**TASK TO COMPLETE**
Set down the material again. Keep every line exactly as it is.
*** Opening of RAW DATA ***
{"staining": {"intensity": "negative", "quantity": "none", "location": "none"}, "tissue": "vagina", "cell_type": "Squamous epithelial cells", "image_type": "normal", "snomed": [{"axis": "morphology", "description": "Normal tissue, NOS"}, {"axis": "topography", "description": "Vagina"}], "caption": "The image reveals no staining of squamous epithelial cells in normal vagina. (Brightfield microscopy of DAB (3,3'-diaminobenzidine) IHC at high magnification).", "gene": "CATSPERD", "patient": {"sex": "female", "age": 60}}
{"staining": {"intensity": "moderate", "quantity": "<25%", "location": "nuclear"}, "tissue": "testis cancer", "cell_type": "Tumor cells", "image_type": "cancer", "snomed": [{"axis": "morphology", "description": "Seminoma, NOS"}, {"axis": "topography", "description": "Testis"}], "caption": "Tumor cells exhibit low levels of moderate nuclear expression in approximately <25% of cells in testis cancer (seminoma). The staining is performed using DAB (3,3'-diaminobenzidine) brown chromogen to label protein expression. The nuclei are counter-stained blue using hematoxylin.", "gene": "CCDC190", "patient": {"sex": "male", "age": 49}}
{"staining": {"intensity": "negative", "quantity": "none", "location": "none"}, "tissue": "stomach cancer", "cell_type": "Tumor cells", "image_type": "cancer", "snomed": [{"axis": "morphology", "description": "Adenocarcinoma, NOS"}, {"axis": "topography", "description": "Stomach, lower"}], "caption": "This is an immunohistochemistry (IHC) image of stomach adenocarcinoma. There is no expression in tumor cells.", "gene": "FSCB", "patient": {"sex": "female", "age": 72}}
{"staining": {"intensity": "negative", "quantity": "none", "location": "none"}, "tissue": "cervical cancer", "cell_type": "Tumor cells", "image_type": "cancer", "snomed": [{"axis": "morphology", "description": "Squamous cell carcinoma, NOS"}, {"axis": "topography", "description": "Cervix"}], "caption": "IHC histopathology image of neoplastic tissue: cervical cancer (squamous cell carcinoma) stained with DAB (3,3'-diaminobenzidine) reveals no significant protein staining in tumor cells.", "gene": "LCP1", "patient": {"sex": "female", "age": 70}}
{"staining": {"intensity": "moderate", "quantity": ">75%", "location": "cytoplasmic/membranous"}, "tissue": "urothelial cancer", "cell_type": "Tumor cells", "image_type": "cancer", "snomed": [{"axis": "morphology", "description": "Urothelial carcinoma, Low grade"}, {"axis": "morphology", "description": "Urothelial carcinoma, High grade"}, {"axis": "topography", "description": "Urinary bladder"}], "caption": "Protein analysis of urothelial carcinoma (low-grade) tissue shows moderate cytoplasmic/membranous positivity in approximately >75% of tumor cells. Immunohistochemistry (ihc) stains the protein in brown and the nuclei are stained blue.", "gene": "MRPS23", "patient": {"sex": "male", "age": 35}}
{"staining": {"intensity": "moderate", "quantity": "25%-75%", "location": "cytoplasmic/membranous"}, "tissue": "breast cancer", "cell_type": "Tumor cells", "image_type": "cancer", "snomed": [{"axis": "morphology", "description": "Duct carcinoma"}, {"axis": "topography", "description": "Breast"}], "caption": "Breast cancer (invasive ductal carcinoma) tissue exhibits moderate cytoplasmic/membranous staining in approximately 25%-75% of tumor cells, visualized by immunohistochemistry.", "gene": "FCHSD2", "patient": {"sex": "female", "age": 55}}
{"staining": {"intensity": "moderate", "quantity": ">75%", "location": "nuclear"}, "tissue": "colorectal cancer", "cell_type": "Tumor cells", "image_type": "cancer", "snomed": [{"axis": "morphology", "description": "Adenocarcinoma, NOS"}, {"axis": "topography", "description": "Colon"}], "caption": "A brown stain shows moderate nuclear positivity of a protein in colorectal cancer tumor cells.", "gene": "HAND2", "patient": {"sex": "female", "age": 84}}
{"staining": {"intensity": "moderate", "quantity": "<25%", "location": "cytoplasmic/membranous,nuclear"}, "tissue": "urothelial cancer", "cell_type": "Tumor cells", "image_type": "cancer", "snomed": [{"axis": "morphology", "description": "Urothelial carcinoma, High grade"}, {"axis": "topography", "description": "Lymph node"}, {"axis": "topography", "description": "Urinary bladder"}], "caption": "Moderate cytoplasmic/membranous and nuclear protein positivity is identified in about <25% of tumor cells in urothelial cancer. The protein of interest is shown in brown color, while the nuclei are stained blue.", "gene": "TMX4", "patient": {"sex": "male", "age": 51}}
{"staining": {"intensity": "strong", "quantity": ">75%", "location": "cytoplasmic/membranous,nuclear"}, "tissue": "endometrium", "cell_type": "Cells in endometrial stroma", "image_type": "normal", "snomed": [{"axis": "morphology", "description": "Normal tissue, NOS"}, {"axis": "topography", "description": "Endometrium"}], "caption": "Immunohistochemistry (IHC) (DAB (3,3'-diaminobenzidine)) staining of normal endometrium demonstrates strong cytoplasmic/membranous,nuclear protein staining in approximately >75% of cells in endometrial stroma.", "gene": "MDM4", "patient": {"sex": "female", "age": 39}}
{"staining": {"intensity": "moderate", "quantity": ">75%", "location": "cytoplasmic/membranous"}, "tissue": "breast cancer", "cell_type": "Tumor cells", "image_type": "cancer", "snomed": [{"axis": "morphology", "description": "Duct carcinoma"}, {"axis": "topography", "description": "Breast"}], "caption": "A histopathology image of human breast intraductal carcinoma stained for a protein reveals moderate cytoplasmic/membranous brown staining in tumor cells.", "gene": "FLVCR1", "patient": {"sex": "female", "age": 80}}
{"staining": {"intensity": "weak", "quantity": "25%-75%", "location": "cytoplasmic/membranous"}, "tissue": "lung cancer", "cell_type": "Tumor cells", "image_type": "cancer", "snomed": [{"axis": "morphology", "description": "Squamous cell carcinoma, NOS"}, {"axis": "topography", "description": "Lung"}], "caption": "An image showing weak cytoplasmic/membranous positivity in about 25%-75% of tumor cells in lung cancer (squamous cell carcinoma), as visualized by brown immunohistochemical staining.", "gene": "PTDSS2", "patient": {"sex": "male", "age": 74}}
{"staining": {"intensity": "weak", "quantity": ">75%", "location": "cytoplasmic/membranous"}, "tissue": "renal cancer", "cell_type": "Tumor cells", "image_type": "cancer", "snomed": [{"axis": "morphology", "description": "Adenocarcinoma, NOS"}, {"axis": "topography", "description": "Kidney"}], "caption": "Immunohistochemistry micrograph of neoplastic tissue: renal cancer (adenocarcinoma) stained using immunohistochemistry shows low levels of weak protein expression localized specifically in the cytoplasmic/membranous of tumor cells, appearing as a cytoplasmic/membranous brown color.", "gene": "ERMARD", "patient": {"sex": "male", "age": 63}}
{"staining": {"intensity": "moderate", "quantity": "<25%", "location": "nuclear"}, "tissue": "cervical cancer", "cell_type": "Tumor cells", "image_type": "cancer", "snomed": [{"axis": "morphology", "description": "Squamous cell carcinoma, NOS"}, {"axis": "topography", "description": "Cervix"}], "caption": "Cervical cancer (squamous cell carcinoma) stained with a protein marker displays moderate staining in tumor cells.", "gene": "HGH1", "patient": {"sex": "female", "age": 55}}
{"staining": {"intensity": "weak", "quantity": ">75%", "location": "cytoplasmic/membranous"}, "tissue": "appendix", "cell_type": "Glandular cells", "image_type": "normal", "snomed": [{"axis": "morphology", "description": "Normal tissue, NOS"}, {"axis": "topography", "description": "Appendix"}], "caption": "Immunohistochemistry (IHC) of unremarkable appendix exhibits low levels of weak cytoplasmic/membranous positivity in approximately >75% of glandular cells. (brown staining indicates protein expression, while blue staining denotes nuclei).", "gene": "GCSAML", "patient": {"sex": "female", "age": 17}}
*** Close of RAW DATA ***
**SOLUTION TO THIS PROBLEM**
{"staining": {"intensity": "negative", "quantity": "none", "location": "none"}, "tissue": "vagina", "cell_type": "Squamous epithelial cells", "image_type": "normal", "snomed": [{"axis": "morphology", "description": "Normal tissue, NOS"}, {"axis": "topography", "description": "Vagina"}], "caption": "The image reveals no staining of squamous epithelial cells in normal vagina. (Brightfield microscopy of DAB (3,3'-diaminobenzidine) IHC at high magnification).", "gene": "CATSPERD", "patient": {"sex": "female", "age": 60}}
{"staining": {"intensity": "moderate", "quantity": "<25%", "location": "nuclear"}, "tissue": "testis cancer", "cell_type": "Tumor cells", "image_type": "cancer", "snomed": [{"axis": "morphology", "description": "Seminoma, NOS"}, {"axis": "topography", "description": "Testis"}], "caption": "Tumor cells exhibit low levels of moderate nuclear expression in approximately <25% of cells in testis cancer (seminoma). The staining is performed using DAB (3,3'-diaminobenzidine) brown chromogen to label protein expression. The nuclei are counter-stained blue using hematoxylin.", "gene": "CCDC190", "patient": {"sex": "male", "age": 49}}
{"staining": {"intensity": "negative", "quantity": "none", "location": "none"}, "tissue": "stomach cancer", "cell_type": "Tumor cells", "image_type": "cancer", "snomed": [{"axis": "morphology", "description": "Adenocarcinoma, NOS"}, {"axis": "topography", "description": "Stomach, lower"}], "caption": "This is an immunohistochemistry (IHC) image of stomach adenocarcinoma. There is no expression in tumor cells.", "gene": "FSCB", "patient": {"sex": "female", "age": 72}}
{"staining": {"intensity": "negative", "quantity": "none", "location": "none"}, "tissue": "cervical cancer", "cell_type": "Tumor cells", "image_type": "cancer", "snomed": [{"axis": "morphology", "description": "Squamous cell carcinoma, NOS"}, {"axis": "topography", "description": "Cervix"}], "caption": "IHC histopathology image of neoplastic tissue: cervical cancer (squamous cell carcinoma) stained with DAB (3,3'-diaminobenzidine) reveals no significant protein staining in tumor cells.", "gene": "LCP1", "patient": {"sex": "female", "age": 70}}
{"staining": {"intensity": "moderate", "quantity": ">75%", "location": "cytoplasmic/membranous"}, "tissue": "urothelial cancer", "cell_type": "Tumor cells", "image_type": "cancer", "snomed": [{"axis": "morphology", "description": "Urothelial carcinoma, Low grade"}, {"axis": "morphology", "description": "Urothelial carcinoma, High grade"}, {"axis": "topography", "description": "Urinary bladder"}], "caption": "Protein analysis of urothelial carcinoma (low-grade) tissue shows moderate cytoplasmic/membranous positivity in approximately >75% of tumor cells. Immunohistochemistry (ihc) stains the protein in brown and the nuclei are stained blue.", "gene": "MRPS23", "patient": {"sex": "male", "age": 35}}
{"staining": {"intensity": "moderate", "quantity": "25%-75%", "location": "cytoplasmic/membranous"}, "tissue": "breast cancer", "cell_type": "Tumor cells", "image_type": "cancer", "snomed": [{"axis": "morphology", "description": "Duct carcinoma"}, {"axis": "topography", "description": "Breast"}], "caption": "Breast cancer (invasive ductal carcinoma) tissue exhibits moderate cytoplasmic/membranous staining in approximately 25%-75% of tumor cells, visualized by immunohistochemistry.", "gene": "FCHSD2", "patient": {"sex": "female", "age": 55}}
{"staining": {"intensity": "moderate", "quantity": ">75%", "location": "nuclear"}, "tissue": "colorectal cancer", "cell_type": "Tumor cells", "image_type": "cancer", "snomed": [{"axis": "morphology", "description": "Adenocarcinoma, NOS"}, {"axis": "topography", "description": "Colon"}], "caption": "A brown stain shows moderate nuclear positivity of a protein in colorectal cancer tumor cells.", "gene": "HAND2", "patient": {"sex": "female", "age": 84}}
{"staining": {"intensity": "moderate", "quantity": "<25%", "location": "cytoplasmic/membranous,nuclear"}, "tissue": "urothelial cancer", "cell_type": "Tumor cells", "image_type": "cancer", "snomed": [{"axis": "morphology", "description": "Urothelial carcinoma, High grade"}, {"axis": "topography", "description": "Lymph node"}, {"axis": "topography", "description": "Urinary bladder"}], "caption": "Moderate cytoplasmic/membranous and nuclear protein positivity is identified in about <25% of tumor cells in urothelial cancer. The protein of interest is shown in brown color, while the nuclei are stained blue.", "gene": "TMX4", "patient": {"sex": "male", "age": 51}}
{"staining": {"intensity": "strong", "quantity": ">75%", "location": "cytoplasmic/membranous,nuclear"}, "tissue": "endometrium", "cell_type": "Cells in endometrial stroma", "image_type": "normal", "snomed": [{"axis": "morphology", "description": "Normal tissue, NOS"}, {"axis": "topography", "description": "Endometrium"}], "caption": "Immunohistochemistry (IHC) (DAB (3,3'-diaminobenzidine)) staining of normal endometrium demonstrates strong cytoplasmic/membranous,nuclear protein staining in approximately >75% of cells in endometrial stroma.", "gene": "MDM4", "patient": {"sex": "female", "age": 39}}
{"staining": {"intensity": "moderate", "quantity": ">75%", "location": "cytoplasmic/membranous"}, "tissue": "breast cancer", "cell_type": "Tumor cells", "image_type": "cancer", "snomed": [{"axis": "morphology", "description": "Duct carcinoma"}, {"axis": "topography", "description": "Breast"}], "caption": "A histopathology image of human breast intraductal carcinoma stained for a protein reveals moderate cytoplasmic/membranous brown staining in tumor cells.", "gene": "FLVCR1", "patient": {"sex": "female", "age": 80}}
{"staining": {"intensity": "weak", "quantity": "25%-75%", "location": "cytoplasmic/membranous"}, "tissue": "lung cancer", "cell_type": "Tumor cells", "image_type": "cancer", "snomed": [{"axis": "morphology", "description": "Squamous cell carcinoma, NOS"}, {"axis": "topography", "description": "Lung"}], "caption": "An image showing weak cytoplasmic/membranous positivity in about 25%-75% of tumor cells in lung cancer (squamous cell carcinoma), as visualized by brown immunohistochemical staining.", "gene": "PTDSS2", "patient": {"sex": "male", "age": 74}}
{"staining": {"intensity": "weak", "quantity": ">75%", "location": "cytoplasmic/membranous"}, "tissue": "renal cancer", "cell_type": "Tumor cells", "image_type": "cancer", "snomed": [{"axis": "morphology", "description": "Adenocarcinoma, NOS"}, {"axis": "topography", "description": "Kidney"}], "caption": "Immunohistochemistry micrograph of neoplastic tissue: renal cancer (adenocarcinoma) stained using immunohistochemistry shows low levels of weak protein expression localized specifically in the cytoplasmic/membranous of tumor cells, appearing as a cytoplasmic/membranous brown color.", "gene": "ERMARD", "patient": {"sex": "male", "age": 63}}
{"staining": {"intensity": "moderate", "quantity": "<25%", "location": "nuclear"}, "tissue": "cervical cancer", "cell_type": "Tumor cells", "image_type": "cancer", "snomed": [{"axis": "morphology", "description": "Squamous cell carcinoma, NOS"}, {"axis": "topography", "description": "Cervix"}], "caption": "Cervical cancer (squamous cell carcinoma) stained with a protein marker displays moderate staining in tumor cells.", "gene": "HGH1", "patient": {"sex": "female", "age": 55}}
{"staining": {"intensity": "weak", "quantity": ">75%", "location": "cytoplasmic/membranous"}, "tissue": "appendix", "cell_type": "Glandular cells", "image_type": "normal", "snomed": [{"axis": "morphology", "description": "Normal tissue, NOS"}, {"axis": "topography", "description": "Appendix"}], "caption": "Immunohistochemistry (IHC) of unremarkable appendix exhibits low levels of weak cytoplasmic/membranous positivity in approximately >75% of glandular cells. (brown staining indicates protein expression, while blue staining denotes nuclei).", "gene": "GCSAML", "patient": {"sex": "female", "age": 17}}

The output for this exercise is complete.